I've got a really good friend who will be celebrating her birthday in January. I'd love to give her a spa treatment. I'm thinking that she would love a massage or a facial but just in case I am wrong, I would prefer that she has a choice.

I've checked out Dreamdays but most of their spa treatments are in Dubai. My friend lives in Abu Dhabi and whilst I'm sure that she would drive to Dubai, I do not want her to have to drive over 2 hours there and back, just for a facial or massage.

So, million dollar question!
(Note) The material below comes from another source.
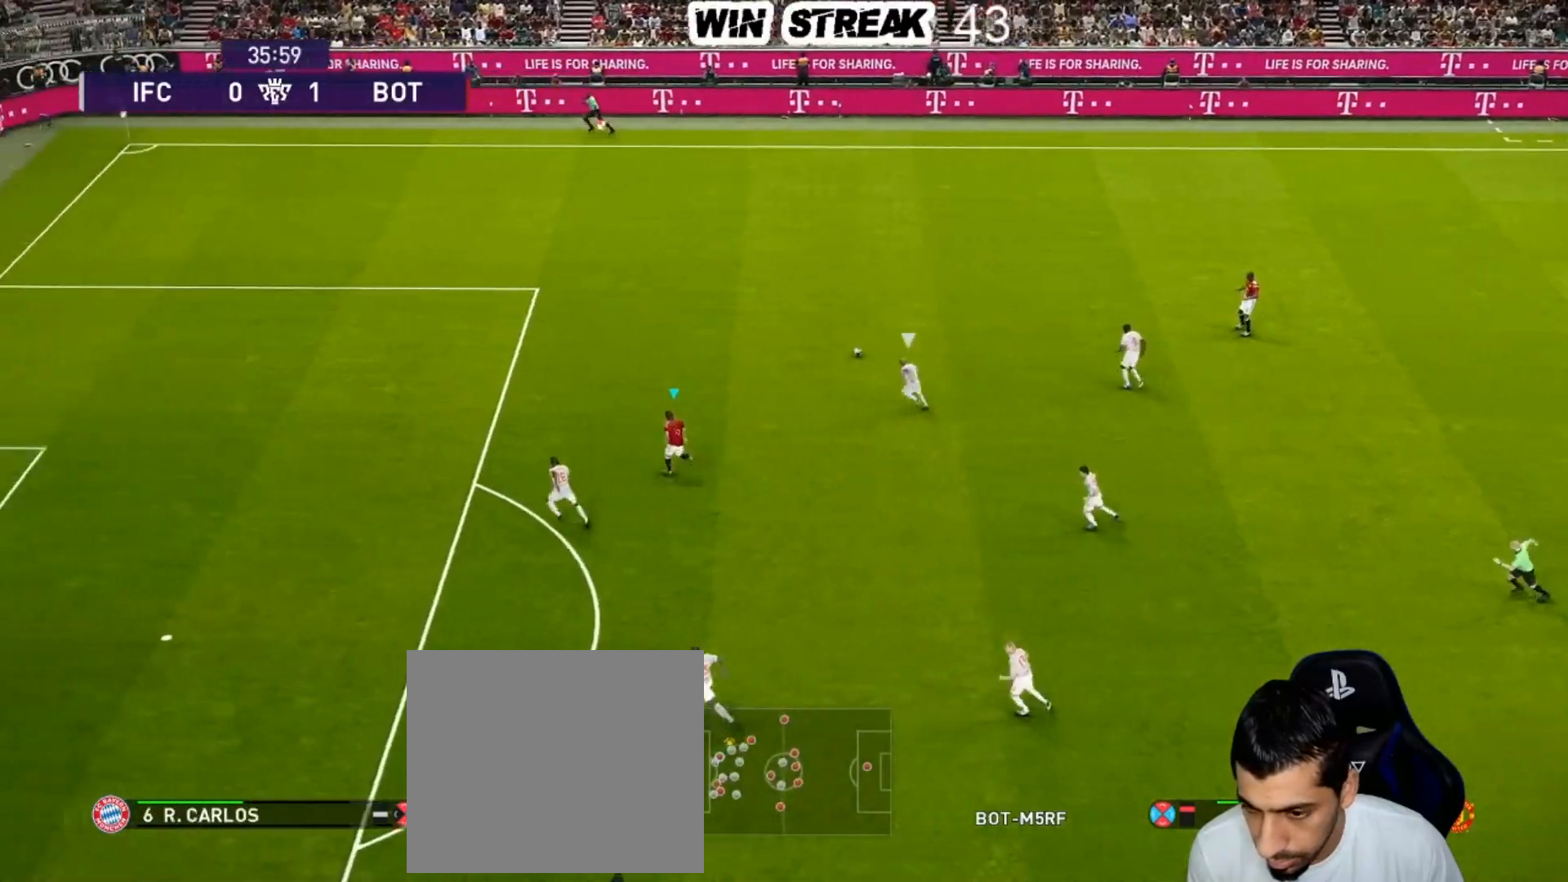
{"buttons": ["R1"], "left_stick": "up-left", "right_stick": "center", "events": []}
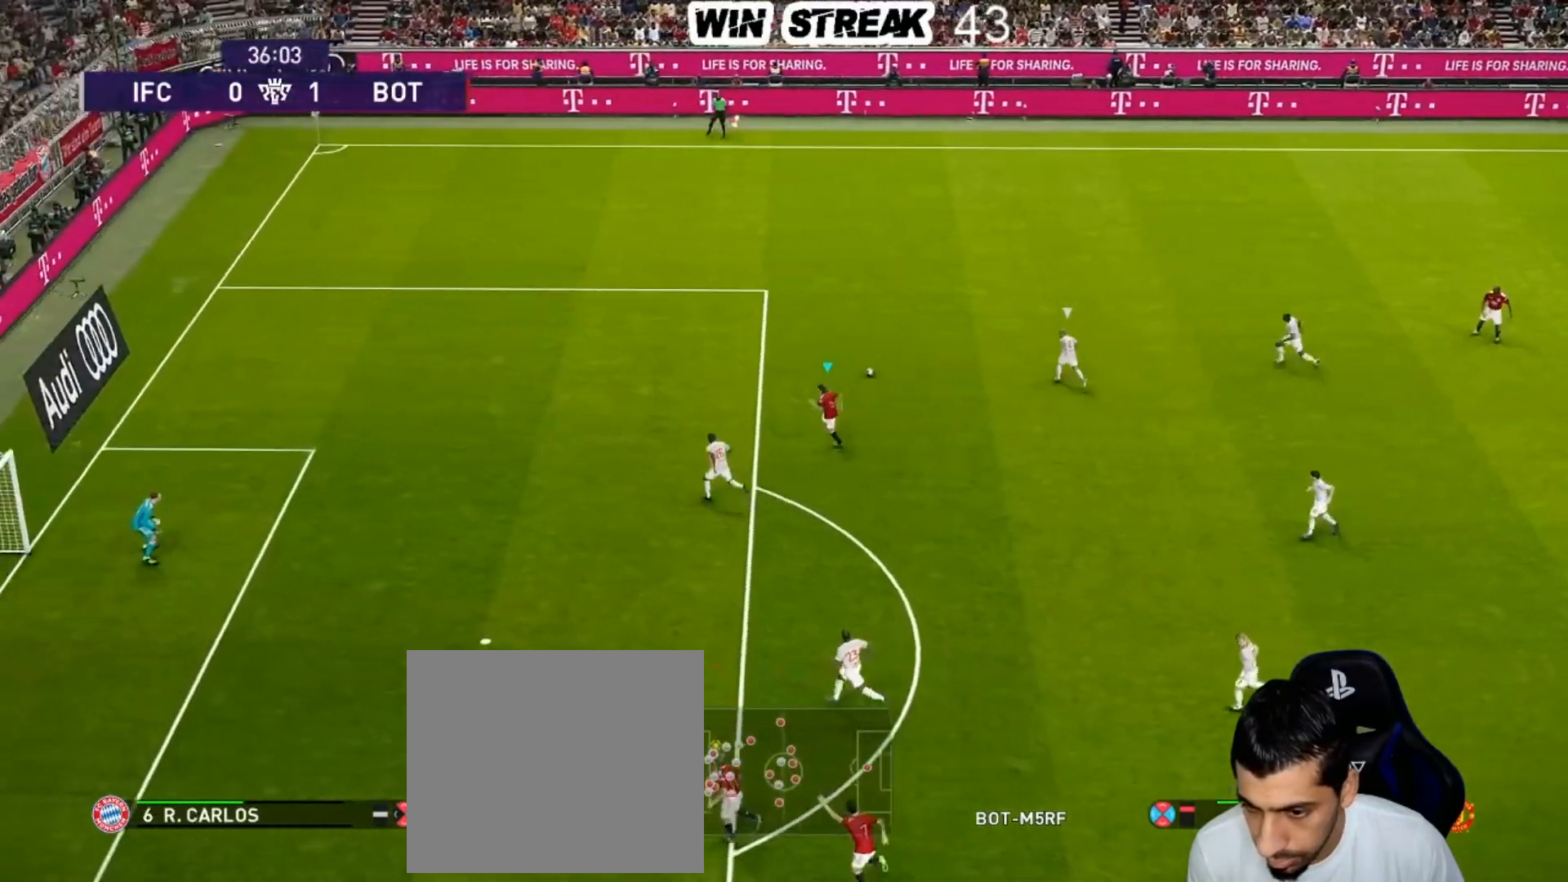
{"buttons": ["R1"], "left_stick": "up-left", "right_stick": "center", "events": []}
Does anyone know of a spa in Abu Dhabi that offer gift vouchers that I could purchase and offer as a gift or even a website equivalent to Dreamdays that is more oriented to Abu Dhabi residents?

Thanks in advance.


----------



## stewart (Jun 21, 2009)

You could try this one.
A friend of the missus said it is great but pricey
http://http://www.valley-rose.com/


----------



## Maz25 (Jul 6, 2008)

stewart said:


> You could try this one.
> A friend of the missus said it is great but pricey
> http://www.valley-rose.com/


Thanks Stewart.


----------



## Moe78 (Oct 29, 2010)

Those GoNabit and Cobone guys always have some spa or similar deal going.


----------



## Maz25 (Jul 6, 2008)

Moe78 said:


> Those GoNabit and Cobone guys always have some spa or similar deal going.


Thanks Moe. Will check those out.


----------